Moses was the greatest prophet who ever lived. No prophet who lived or will live could comprehend God more than Moses.
Nahmanides and Gersonides believed that the Messiah would gain more knowledge of God than Moses. Shneur Zalman of Lyady (1745-1813), the first Lubavitcher Rebbe, in his Likutei Amarim, notes that Moses’ prophetic abilities weren’t as great as those of Isaac Luria, the renowned medieval kabbalist.
The Torah is from heaven. The Torah we have today is the Torah that God gave to Moses at Sinai.
This principle assumes that there is and has always been one text of the Torah and that the Masoretic text–the text established by ben Asher in 930 CE–is this text.
The Talmud (Baba Batra 14b-15a; Makot 11a) relates that Joshua wrote the last 8 verses of the Torah. Abraham Ibn Ezra believed that Joshua wrote the last 12 verses. The Midrash Tanhuma, a rabbinc text, cites cases of tikkun soferim, instances where the scribes of the Great Assembly (the leaders of the Jews during the Persian exile) emended the Bible–including the Torah.
Menahem ben Solomon ha-Meiri mentions the "Masoretic works" instead of a singular "Masoretic text."
Solomon ben Aderet (Rashba) discussed when we should change our Torah to accord with the Talmud’s version (which differs from the Masoretic text). Aryeh Loeb Guenzberg (18th century) opined that the commandment that every Jew write a Torah scroll no longer applies because of our doubts about how certain words are to be written. Similarly, Moses Sofer (1762-1839) believed that there’s no need to say a blessing before writing a Torah because, perhaps, the Talmud’s version is correct and the Torah being written is invalid.
The Torah will never be abrogated, nothing will be added to it or subtracted from it; God will never give another Law.
Joseph Albo suggested that, in theory, if a prophet came whose mission could be verified in the same way Moses’ could, then commandments–except for the Ten Commandments–could be abolished.
God knows the actions of humans and is not neglectful of them.

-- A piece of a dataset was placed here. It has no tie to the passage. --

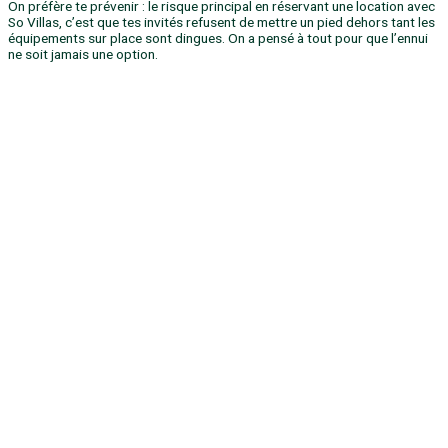
On préfère te prévenir : le risque principal en réservant une location avec
So Villas, c’est que tes invités refusent de mettre un pied dehors tant les
équipements sur place sont dingues. On a pensé à tout pour que l’ennui
ne soit jamais une option.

According to Ibn Ezra, "The Whole [God] knows the individual in a general manner rather than in a detailed manner." Some interpreted this to mean that God knows the general actions of humans, but not the particular details. Gersonides developed this idea fully: God knows universals, but not particulars.

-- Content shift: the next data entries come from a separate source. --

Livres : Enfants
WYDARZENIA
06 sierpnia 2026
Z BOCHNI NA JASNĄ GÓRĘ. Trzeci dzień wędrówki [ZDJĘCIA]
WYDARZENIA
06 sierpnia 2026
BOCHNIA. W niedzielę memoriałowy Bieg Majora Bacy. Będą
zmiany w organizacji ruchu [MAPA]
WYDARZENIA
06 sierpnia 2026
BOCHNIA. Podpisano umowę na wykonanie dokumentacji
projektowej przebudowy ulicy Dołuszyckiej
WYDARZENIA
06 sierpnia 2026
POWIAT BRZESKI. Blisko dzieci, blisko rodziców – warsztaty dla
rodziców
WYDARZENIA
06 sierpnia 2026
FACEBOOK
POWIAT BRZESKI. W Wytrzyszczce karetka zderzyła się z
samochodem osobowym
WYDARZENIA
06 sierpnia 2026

God rewards those who obey the commands of the Torah and punishes those who violate its prohibitions.
The days of the Messiah will come.
The talmudic Rabbi Hillel (not to be confused with the earlier Hillel) stated that: "There shall be no Messiah for Israel, because they have already enjoyed him in the days of Hezekiah (Sanhedrin 99a)."

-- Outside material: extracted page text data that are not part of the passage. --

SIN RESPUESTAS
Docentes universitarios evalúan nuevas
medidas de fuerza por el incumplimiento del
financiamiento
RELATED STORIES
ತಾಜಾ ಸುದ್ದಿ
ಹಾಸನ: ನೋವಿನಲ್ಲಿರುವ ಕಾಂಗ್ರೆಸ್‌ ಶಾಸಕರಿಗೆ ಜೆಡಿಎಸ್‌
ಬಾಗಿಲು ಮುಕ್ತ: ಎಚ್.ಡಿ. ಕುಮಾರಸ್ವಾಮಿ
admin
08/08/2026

The dead will be resurrected.
In Judaism, disagreement is not anomalous. However, whereas in the legal tradition we can speak of a mahloket l’shem shamayim–a debate in the name of heaven (God)–according to Maimonides, debate is not possible when it comes to dogmatic principles. The consequences of diverging from Maimonides’ principles are severe.
After listing and describing his Thirteen Principles, Maimonides states: "When all these foundations are perfectly understood and believed in by a person he enters the community of Israel and one is obligated to love and pity him…But if a man doubts any of these foundations, he leaves the community [of Israel], denies the fundamentals, and is called a sectarian, apikores, and one who ‘cuts among the plantings’ [a reference to the talmudic heretic Elisha ben Abuyah]. One is required to hate him and destroy him."
According to this assessment, revered authorities–such as Ibn Ezra, Nahmanides, Rabad, ha-Meiri–whose works are studied to this day, would fall into the latter category. They would be considered heretics who not only have no redemption in the afterlife, but who are not true members of Israel and who deserve nothing but our scorn.
What are we to conclude from this?
Probably not that these scholars were heretics, nor that Maimonides’ principles were incorrect or untrue (for in most cases, even the divergences from Maimonides were relatively minor). If we can conclude anything from this analysis, it is that the Thirteen Principles of Faith–as articulated–were never normative, never as defining and consequential as Maimonides believed them to be.